### Task description
Find every line in the listing below that contains the word "shown", matching case exactly, and copy each of those lines.

### Input

════════

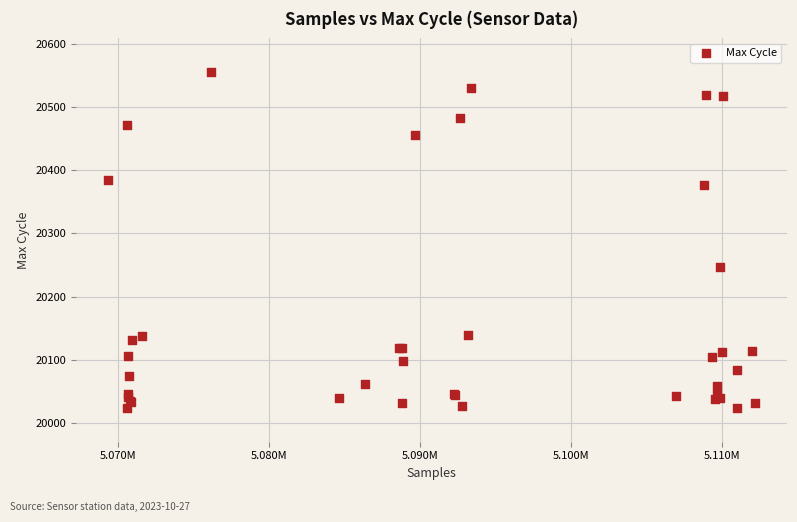

What Y value in the scatter plot is closest to 20289?

20247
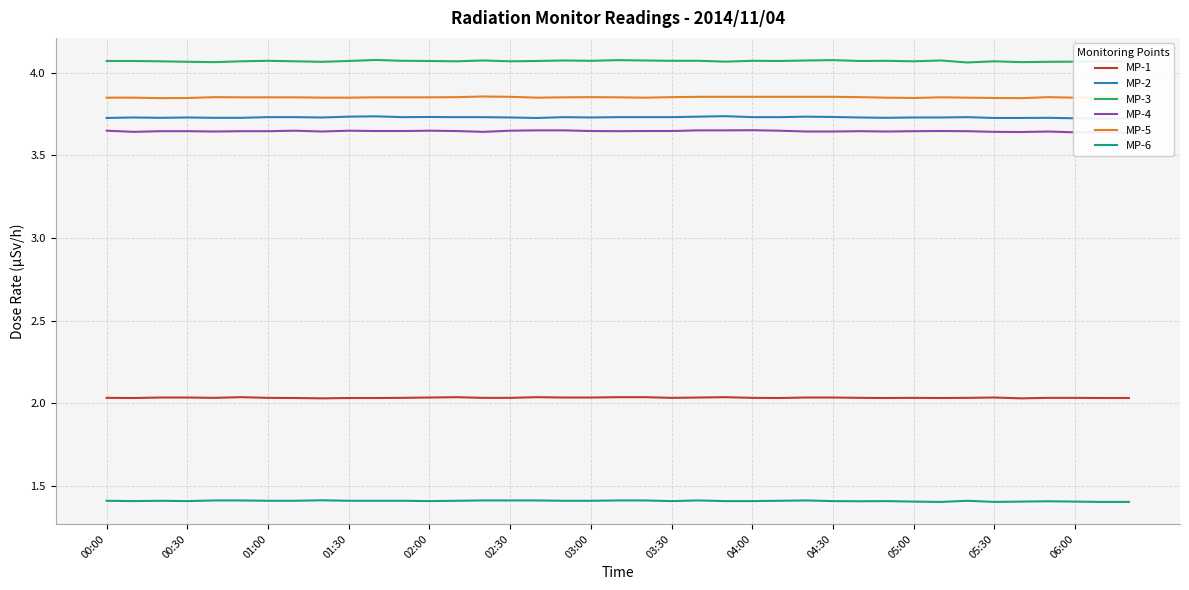

Between 19 and 25, which is larger?

19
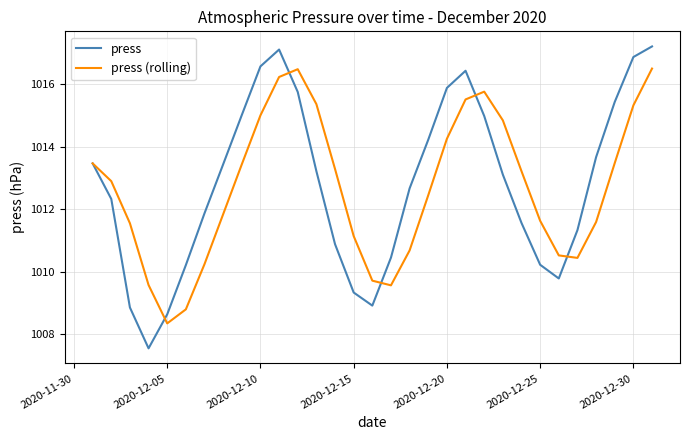

What is the maximum value for press (rolling)?

1016.5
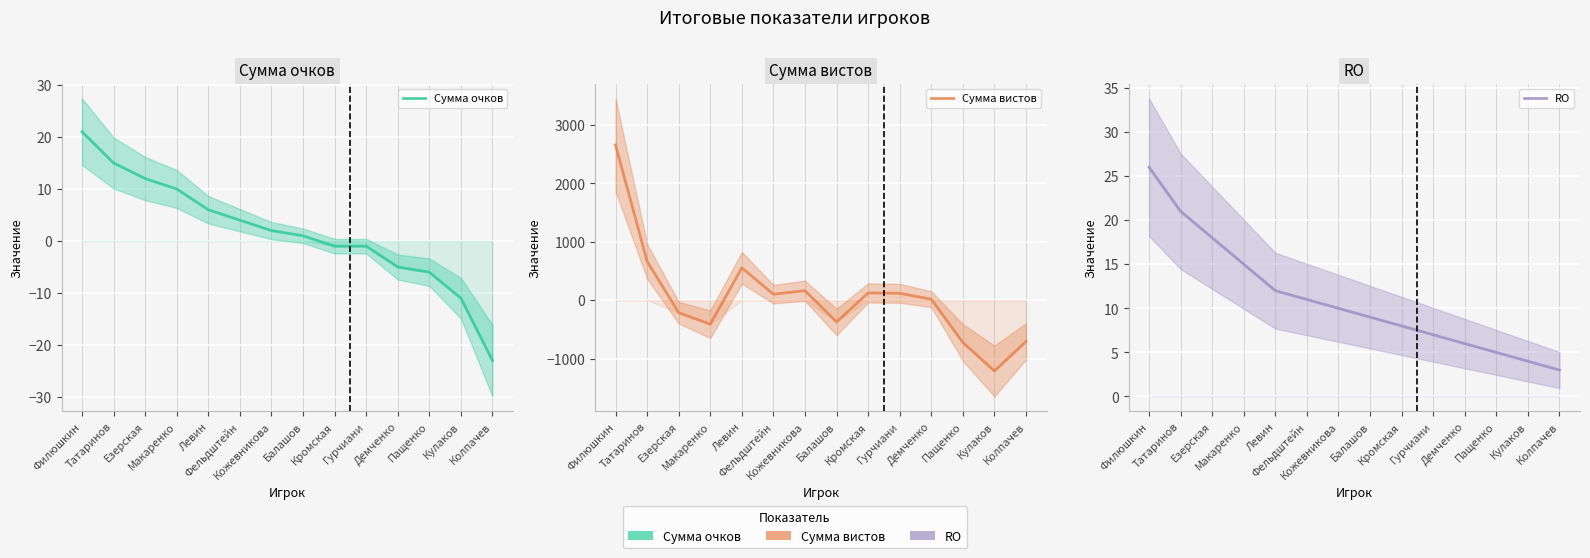

Reading right to left, what are all the values shown in this chart?

Сумма очков: -23	-11	-6	-5	-1	-1	1	2	4	6	10	12	15	21
Сумма вистов: -708	-1214	-725	16	117	124	-373	162	102	554	-412	-215	665	2657
RO: 3	4	5	6	7	8	9	10	11	12	15	18	21	26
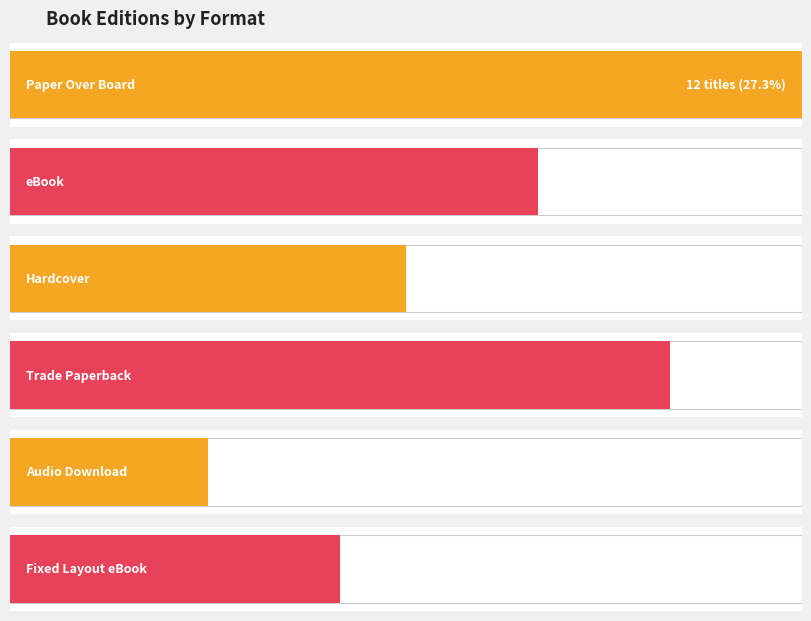

At which label does the data first exceed 3?

Paper Over Board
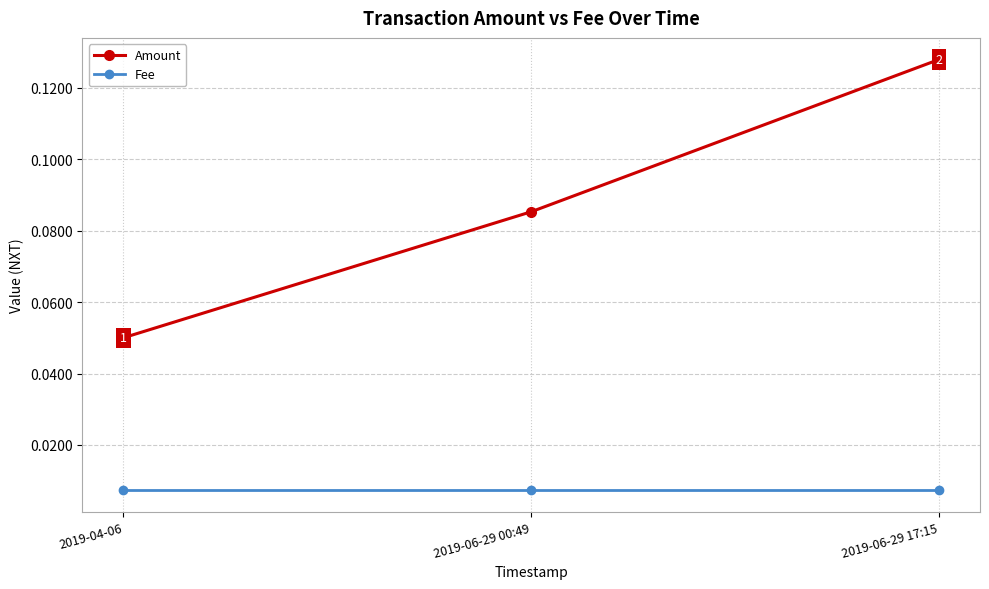

How many lines are shown in the chart?

2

════════

### Result of this task
Reading right to left, what are all the values shown in this chart?
How many lines are shown in the chart?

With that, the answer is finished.